Unfortunately the first location where we wanted to try to collect a line of such CTDs, across a trough near the edge of the continental shelf, was covered in sea ice and it was only possible to make a single CTD cast. However, this cast did confirm that the same water masses are present now as on the one previous occasion when CTDs were carried out at this location (3 years ago, also on JCR).

Keeping in touch  by Mike Gloistein,  Radio Officer.

An important part of life onboard a ship is being able to keep in touch with family and friends back home and around the world.

In the years since the ship was built (1990) communications have changed dramatically, making life easier for all those onboard.

When the ship first came into service the bulk of communications was carried out via fax, with all personnel allowed to send and receive one sheet of fax per month, resulting in messages being abbreviated in order to get as much into the allowance.

By the mid 1990’s a very simple form of e-mail service came into operation and once again there was a limit,  in the region of 1000 words per month.  The limit was necessary due to the high cost of sending and receiving the data,  via the Inmarsat geostationary  satellites, using analogue technology.

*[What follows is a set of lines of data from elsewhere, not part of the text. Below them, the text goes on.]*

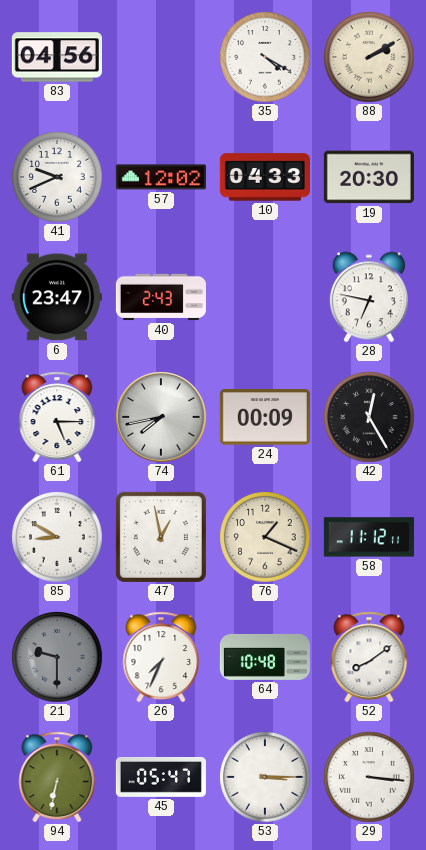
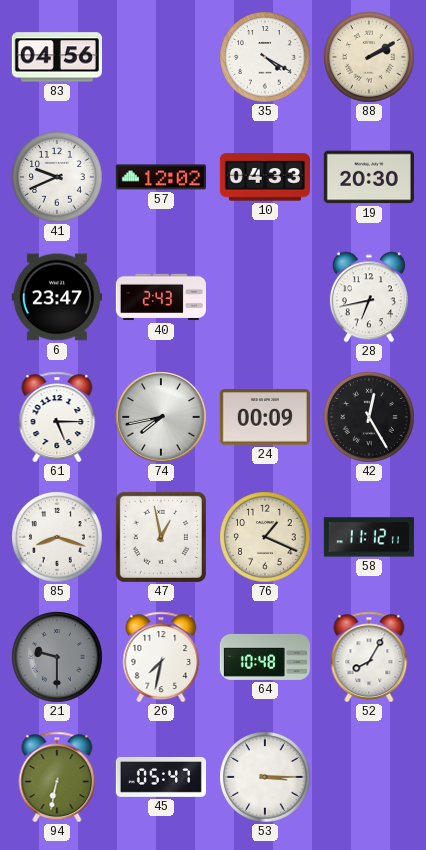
28: 6:47 -> 6:43
85: 8:50 -> 8:18
26: 7:34 -> 7:32
52: 8:09 -> 8:05
29: 3:16 -> none
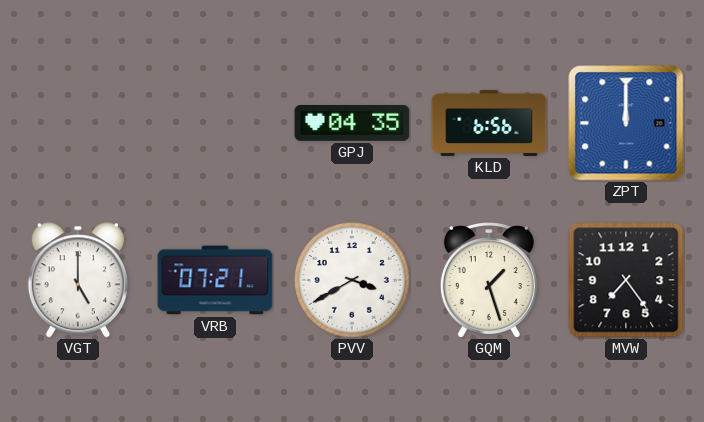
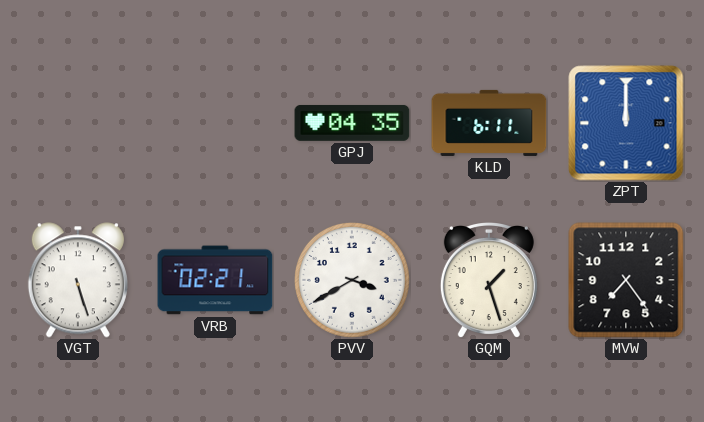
KLD: 6:56 -> 6:11
VGT: 5:00 -> 5:27
VRB: 07:21 -> 02:21
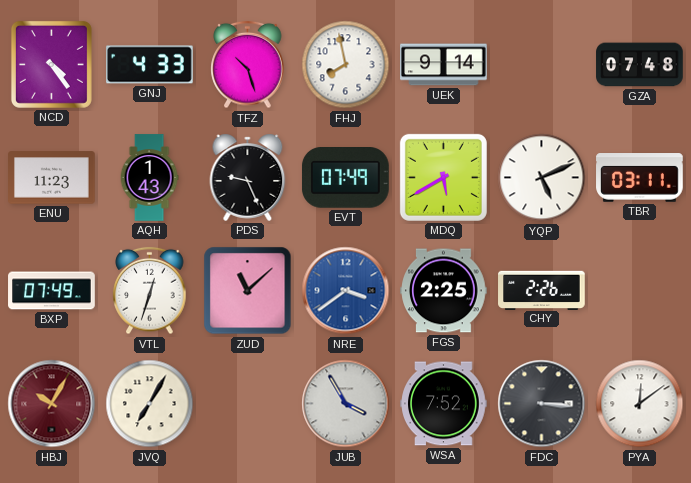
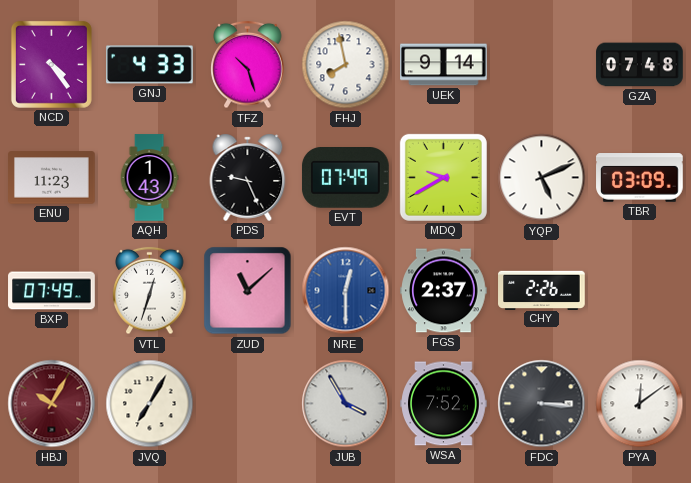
MDQ: 5:40 -> 9:40
TBR: 03:11 -> 03:09
NRE: 3:39 -> 12:30
FGS: 2:25 -> 2:37
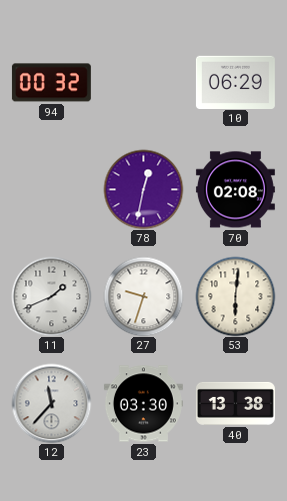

Towards the end of the 1990’s e-mail was becoming an established means of communicating and with the introduction of  digital satellite services it meant that higher transfer rates were now possible and the ship was using a 64kb link.  Due to the cost all mail would be ‘queued’ at the server onboard and the server at BAS Cambridge,  to be transferred two or three times a day.  The limit for personal messages changed with the times and everyone onboard was allowed 1Mb per month,  allowing  for daily messages to family and friends along with the ability to send pictures and documents also.

In the summer of 2004 a new communications package was installed,   now referred to as BASNET,  giving  a 24/7 connection to BAS Cambridge.  This link,  rated at 128kb,  allows us full internet access,  almost instantaneous e-mail and four telephone lines (extensions to Cambridge),  so a call home now is routed via Cambridge and at the UK national rate.  A traditional Inmarsat call costs in the region of £2 per minute.

With the internet access there have been other benefits,  the ability to use Instant Messenger for ‘live’ chatting,  the ships webcam and access to such things as corrections to charts and nautical publications,  obtaining technical information on products used onboard, listening to local radio stations and reading the news as it happens.

All of this is routed via the NSS-7 satellite,  located  over the equator in position 22° West.  It has a ‘footprint’ that covers our normal working area and operates as far south as Halley Base (approx 75° South).   Our current working area for the JR141 cruise has taken us to about 71° South and 113° West, and this is outside the footprint  (the satellite is some 9° below the horizon!) and so we are now restricted to the Inmarsat system (which we can access worldwide via four different satellites).  However Inmarsat also has a footprint and we are finding that we are working just outside of it,  so that our e-mail communications are now running on an as-and-when,  as opposed to a regular, schedule.  Also, due to the low elevation of the satellite even a gentle ships roll of only a degree or two is enough to break the link, which is much slower than the expected 64kb.